Transcribe the following lines character for character, preserving their order, punctuation, and formatting.

RECORDS SUPPLIED ▸
-.-.-

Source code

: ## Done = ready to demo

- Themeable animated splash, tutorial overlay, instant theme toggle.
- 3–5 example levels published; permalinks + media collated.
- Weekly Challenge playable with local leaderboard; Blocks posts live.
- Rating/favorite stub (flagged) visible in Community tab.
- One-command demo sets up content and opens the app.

-.-.-

YOUR SOLUTION ▸
Source code

: ## Done = ready to demo

- Themeable animated splash, tutorial overlay, instant theme toggle.
- 3–5 example levels published; permalinks + media collated.
- Weekly Challenge playable with local leaderboard; Blocks posts live.
- Rating/favorite stub (flagged) visible in Community tab.
- One-command demo sets up content and opens the app.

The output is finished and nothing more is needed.